Support Custom Data Source in ElasticDL

There are a couple of places in the the current codebase, as of commit 77cc87a, that are coupled heavily with RecordIO, for example:

  • When we create and dispatch tasks via _make_task_dispatcher(), we rely on scanning directories that contain RecordIO files and reading the index for each file to obtain dictionaries of {file_path: num_records}. We then use this information to create tasks.
  • Worker starts a TaskDataService that generates a tf.data.Dataset instance that contains the actual data. The data is fetched in TaskDataService._gen() by opening a RecordIO reader to read the data offsets that each task we previously created.

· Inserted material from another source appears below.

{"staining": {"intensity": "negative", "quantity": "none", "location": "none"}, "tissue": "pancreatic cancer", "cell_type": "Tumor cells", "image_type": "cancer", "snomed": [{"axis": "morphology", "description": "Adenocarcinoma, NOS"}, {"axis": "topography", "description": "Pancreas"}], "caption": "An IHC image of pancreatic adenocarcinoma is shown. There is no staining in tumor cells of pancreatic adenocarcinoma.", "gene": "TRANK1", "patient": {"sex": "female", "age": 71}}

In order to support custom data sources in ElasticDL, we propose to make the following changes:

  • Rename shard_file_name in Task protobuf definition to shard_name so a task is independent with file names and shard_name will serve as an identifier for the shard.
  • Implement an abstract interface named AbstractDataReader that users can implement in their model definition file. The interface would look like the following:
from abc import ABC, abstractmethod

class AbstractDataReader(ABC):
    def __init__(self, **kwargs):
        pass

    @abstractmethod
    def read_records(self, task):
        """This method will be used in `TaskDataService` to read the records based on
        the information provided for a given task into a Python generator/iterator.

        Arguments:
            task: The current `Task` object that provides information on where
                to read the data for this task.
        """
        pass

    @abstractmethod
    def create_shards(self):
        """This method creates the dictionary of shards where the keys are the
        shard names and the values are tuples of the starting
        index and the number of records in each shard.
        """
        pass

Users can then implement a custom data reader implementation similar to the following:

class CustomDataReader(AbstractDataReader):
    def __init__(self, **kwargs):
        self.reader = ...
        self._kwargs = kwargs

    def read_records(self, task):
        while True:
            record = self.reader.read(source=task.shard_name, start=task.start, offset=task.end)
            if record:
                yield record
            else:
                break

    def create_shards(self):
        data_dir = self._kwargs["data_dir"]
        if not data_dir:
            return {}
        f_records = {}
        for f in os.listdir(data_dir):
            p = os.path.join(data_dir, f)
            with closing(recordio.Index(p)) as rio:
                f_records[p] = rio.num_records()
        return f_records
  • Implement a RecordIODataReader that can be used to read RecordIO files, serves as the default data reader for ElasticDL, and preserves the current ElasticDL functionality.
  • Implement a ODPSDataReader that implements the abstract methods in AbstractDataReader and reuses the existing ODPSReader we currently have.
  • Keep the existing CLI arguments --training_data, --validation_data, and --prediction_data that will be used for specifying paths to RecordIO files if no custom data reader is specified.
  • Add CLI argument --custom_data_reader_params to pass parameters to the constructor of user-defined CustomDataReader similar to the existing --model_params used for passing parameters to model constructor.